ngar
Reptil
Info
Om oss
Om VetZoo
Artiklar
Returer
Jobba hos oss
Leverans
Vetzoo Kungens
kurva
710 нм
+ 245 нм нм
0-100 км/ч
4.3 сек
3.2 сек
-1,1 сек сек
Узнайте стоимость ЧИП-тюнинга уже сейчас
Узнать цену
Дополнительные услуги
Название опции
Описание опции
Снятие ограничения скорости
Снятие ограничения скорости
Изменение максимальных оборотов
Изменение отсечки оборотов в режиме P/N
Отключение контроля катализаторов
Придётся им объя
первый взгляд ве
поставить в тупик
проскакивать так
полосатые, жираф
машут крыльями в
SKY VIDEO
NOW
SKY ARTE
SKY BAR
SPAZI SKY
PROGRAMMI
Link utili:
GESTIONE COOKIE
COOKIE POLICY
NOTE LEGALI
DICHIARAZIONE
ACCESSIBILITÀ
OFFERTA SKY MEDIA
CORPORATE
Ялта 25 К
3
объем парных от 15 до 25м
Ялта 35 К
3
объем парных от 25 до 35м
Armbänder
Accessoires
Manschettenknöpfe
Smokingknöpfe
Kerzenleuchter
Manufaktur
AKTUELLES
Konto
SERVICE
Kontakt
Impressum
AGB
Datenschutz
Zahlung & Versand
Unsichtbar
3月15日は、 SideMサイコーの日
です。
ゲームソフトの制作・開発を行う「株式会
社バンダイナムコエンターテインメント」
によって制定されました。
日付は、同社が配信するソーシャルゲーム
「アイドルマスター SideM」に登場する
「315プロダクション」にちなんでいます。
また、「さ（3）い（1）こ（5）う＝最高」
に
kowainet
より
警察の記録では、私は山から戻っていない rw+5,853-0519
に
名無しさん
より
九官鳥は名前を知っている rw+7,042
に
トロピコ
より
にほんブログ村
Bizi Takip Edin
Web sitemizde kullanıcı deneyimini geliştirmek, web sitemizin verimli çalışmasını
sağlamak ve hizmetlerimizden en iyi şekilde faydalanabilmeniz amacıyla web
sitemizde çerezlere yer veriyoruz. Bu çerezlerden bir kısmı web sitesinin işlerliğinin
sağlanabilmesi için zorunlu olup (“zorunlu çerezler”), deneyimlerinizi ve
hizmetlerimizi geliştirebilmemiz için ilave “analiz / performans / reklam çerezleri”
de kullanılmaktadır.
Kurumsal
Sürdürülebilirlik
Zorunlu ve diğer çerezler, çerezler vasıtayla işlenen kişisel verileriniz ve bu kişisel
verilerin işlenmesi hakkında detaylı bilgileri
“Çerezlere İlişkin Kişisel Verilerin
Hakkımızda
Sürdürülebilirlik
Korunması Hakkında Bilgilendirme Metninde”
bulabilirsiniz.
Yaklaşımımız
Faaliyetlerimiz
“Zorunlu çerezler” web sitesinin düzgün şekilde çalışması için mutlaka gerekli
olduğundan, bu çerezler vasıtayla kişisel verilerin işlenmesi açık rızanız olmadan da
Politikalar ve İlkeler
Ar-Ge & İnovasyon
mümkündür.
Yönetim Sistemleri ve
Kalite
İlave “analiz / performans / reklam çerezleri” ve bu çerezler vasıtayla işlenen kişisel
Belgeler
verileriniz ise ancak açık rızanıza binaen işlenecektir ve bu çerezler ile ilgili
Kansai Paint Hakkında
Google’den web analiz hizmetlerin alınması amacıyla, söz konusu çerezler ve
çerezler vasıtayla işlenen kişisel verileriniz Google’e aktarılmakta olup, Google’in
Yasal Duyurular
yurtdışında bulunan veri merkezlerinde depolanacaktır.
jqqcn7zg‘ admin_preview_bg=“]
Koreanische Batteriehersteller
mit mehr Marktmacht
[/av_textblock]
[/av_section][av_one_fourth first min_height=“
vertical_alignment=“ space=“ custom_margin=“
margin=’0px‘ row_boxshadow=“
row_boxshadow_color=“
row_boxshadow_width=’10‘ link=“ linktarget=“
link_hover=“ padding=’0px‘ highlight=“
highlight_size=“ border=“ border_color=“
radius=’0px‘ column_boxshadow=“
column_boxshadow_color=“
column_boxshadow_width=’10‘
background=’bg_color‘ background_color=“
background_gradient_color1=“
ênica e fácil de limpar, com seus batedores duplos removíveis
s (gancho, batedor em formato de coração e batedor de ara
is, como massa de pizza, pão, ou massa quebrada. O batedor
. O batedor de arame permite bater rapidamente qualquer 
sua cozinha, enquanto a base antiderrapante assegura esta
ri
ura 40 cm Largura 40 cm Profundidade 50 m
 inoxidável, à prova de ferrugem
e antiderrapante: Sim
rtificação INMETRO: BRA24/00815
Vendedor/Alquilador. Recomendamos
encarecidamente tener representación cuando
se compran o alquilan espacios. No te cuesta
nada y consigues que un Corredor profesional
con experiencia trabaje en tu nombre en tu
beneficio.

PROBLEM TO SOLVE - Arrange every line of the items, from the very first one down to and including the line with "NOTE LEGALI", as a numbered list, leaving out any blank lines.

OUTPUT -
1. ngar
2. Reptil
3. Info
4. Om oss
5. Om VetZoo
6. Artiklar
7. Returer
8. Jobba hos oss
9. Leverans
10. Vetzoo Kungens
11. kurva
12. 710 нм
13. + 245 нм нм
14. 0-100 км/ч
15. 4.3 сек
16. 3.2 сек
17. -1,1 сек сек
18. Узнайте стоимость ЧИП-тюнинга уже сейчас
19. Узнать цену
20. Дополнительные услуги
21. Название опции
22. Описание опции
23. Снятие ограничения скорости
24. Снятие ограничения скорости
25. Изменение максимальных оборотов
26. Изменение отсечки оборотов в режиме P/N
27. Отключение контроля катализаторов
28. Придётся им объя
29. первый взгляд ве
30. поставить в тупик
31. проскакивать так
32. полосатые, жираф
33. машут крыльями в
34. SKY VIDEO
35. NOW
36. SKY ARTE
37. SKY BAR
38. SPAZI SKY
39. PROGRAMMI
40. Link utili:
41. GESTIONE COOKIE
42. COOKIE POLICY
43. NOTE LEGALI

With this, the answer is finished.